# [Goal of the exercise]
Nothing in the entries may change when you repeat them, and no images may appear.

# [Provided information]
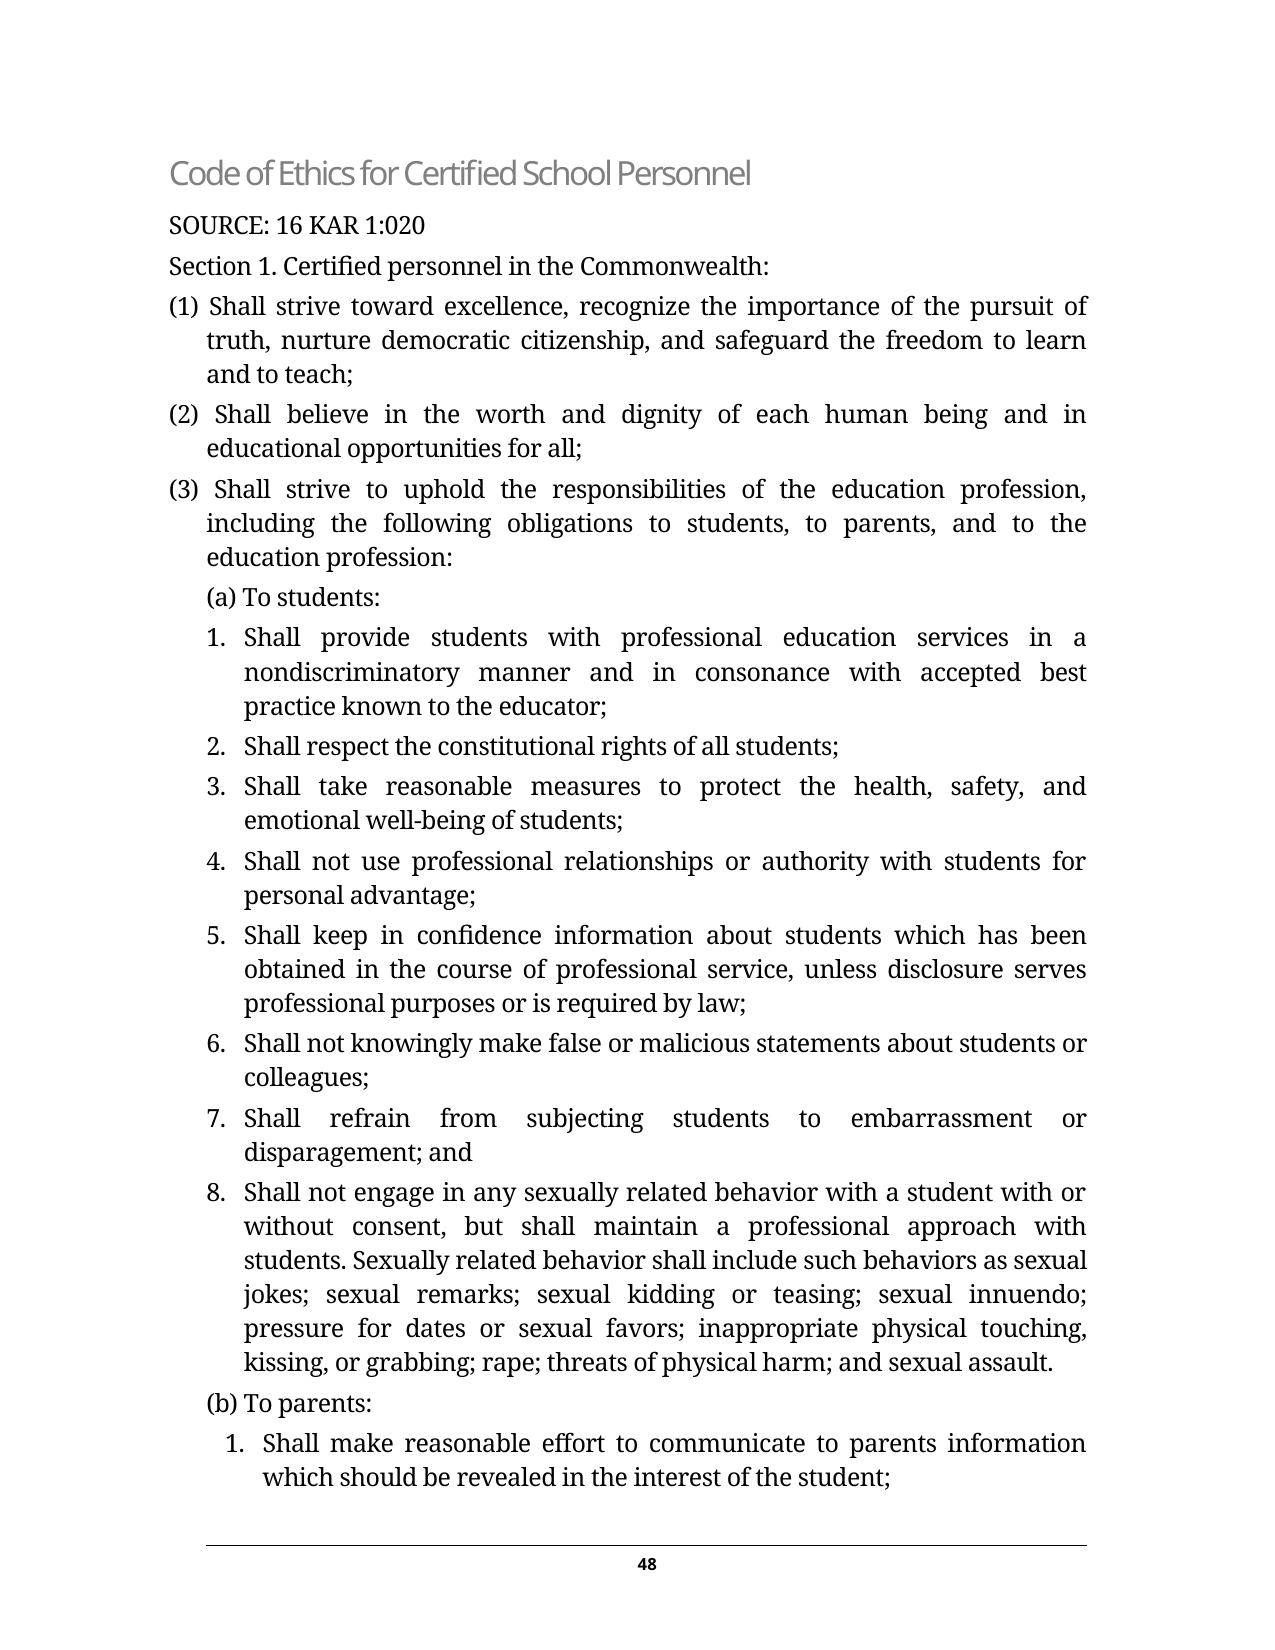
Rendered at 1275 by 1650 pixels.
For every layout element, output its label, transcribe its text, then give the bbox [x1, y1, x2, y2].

text (1) Shall strive toward excellence, recognize the importance of the pursuit of truth, nurture democratic citizenship, and safeguard the freedom to learn and to teach; [169, 288, 1087, 391]
list Shall not engage in any sexually related behavior with a student with or without consent, but shall maintain a professional approach with students. Sexually related behavior shall include such behaviors as sexual jokes; sexual remarks; sexual kidding or teasing; sexual innuendo; pressure for dates or sexual favors; inappropriate physical touching, kissing, or grabbing; rape; threats of physical harm; and sexual assault. [206, 1175, 1087, 1379]
text (b) To parents: [206, 1385, 1087, 1419]
list Shall not use professional relationships or authority with students for personal advantage; [206, 843, 1087, 911]
list Shall keep in confidence information about students which has been obtained in the course of professional service, unless disclosure serves professional purposes or is required by law; [206, 918, 1087, 1020]
text (3) Shall strive to uphold the responsibilities of the education profession, including the following obligations to students, to parents, and to the education profession: [169, 471, 1087, 573]
subtitle Code of Ethics for Certified School Personnel [169, 150, 1087, 195]
list Shall refrain from subjecting students to embarrassment or disparagement; and [206, 1100, 1087, 1168]
text Section 1. Certified personnel in the Commonwealth: [169, 248, 1087, 282]
list Shall not knowingly make false or malicious statements about students or colleagues; [206, 1026, 1087, 1094]
list Shall make reasonable effort to communicate to parents information which should be revealed in the interest of the student; [225, 1426, 1087, 1494]
list Shall provide students with professional education services in a nondiscriminatory manner and in consonance with accepted best practice known to the educator; [206, 620, 1087, 722]
list Shall respect the constitutional rights of all students; [206, 728, 1087, 763]
text (2) Shall believe in the worth and dignity of each human being and in educational opportunities for all; [169, 397, 1087, 465]
text SOURCE: 16 KAR 1:020 [169, 208, 1087, 242]
text (a) To students: [206, 580, 1087, 614]
list Shall take reasonable measures to protect the health, safety, and emotional well-being of students; [206, 769, 1087, 837]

# [Response area]
Rendered at 1275 by 1650 pixels.
For every layout element, output its label, transcribe its text, then give the bbox [x1, y1, x2, y2].

text (1) Shall strive toward excellence, recognize the importance of the pursuit of truth, nurture democratic citizenship, and safeguard the freedom to learn and to teach; [169, 288, 1087, 391]
list Shall not engage in any sexually related behavior with a student with or without consent, but shall maintain a professional approach with students. Sexually related behavior shall include such behaviors as sexual jokes; sexual remarks; sexual kidding or teasing; sexual innuendo; pressure for dates or sexual favors; inappropriate physical touching, kissing, or grabbing; rape; threats of physical harm; and sexual assault. [206, 1175, 1087, 1379]
text (b) To parents: [206, 1385, 1087, 1419]
list Shall not use professional relationships or authority with students for personal advantage; [206, 843, 1087, 911]
list Shall keep in confidence information about students which has been obtained in the course of professional service, unless disclosure serves professional purposes or is required by law; [206, 918, 1087, 1020]
text (3) Shall strive to uphold the responsibilities of the education profession, including the following obligations to students, to parents, and to the education profession: [169, 471, 1087, 573]
subtitle Code of Ethics for Certified School Personnel [169, 150, 1087, 195]
list Shall refrain from subjecting students to embarrassment or disparagement; and [206, 1100, 1087, 1168]
text Section 1. Certified personnel in the Commonwealth: [169, 248, 1087, 282]
list Shall not knowingly make false or malicious statements about students or colleagues; [206, 1026, 1087, 1094]
list Shall make reasonable effort to communicate to parents information which should be revealed in the interest of the student; [225, 1426, 1087, 1494]
list Shall provide students with professional education services in a nondiscriminatory manner and in consonance with accepted best practice known to the educator; [206, 620, 1087, 722]
list Shall respect the constitutional rights of all students; [206, 728, 1087, 763]
text (2) Shall believe in the worth and dignity of each human being and in educational opportunities for all; [169, 397, 1087, 465]
text SOURCE: 16 KAR 1:020 [169, 208, 1087, 242]
text (a) To students: [206, 580, 1087, 614]
list Shall take reasonable measures to protect the health, safety, and emotional well-being of students; [206, 769, 1087, 837]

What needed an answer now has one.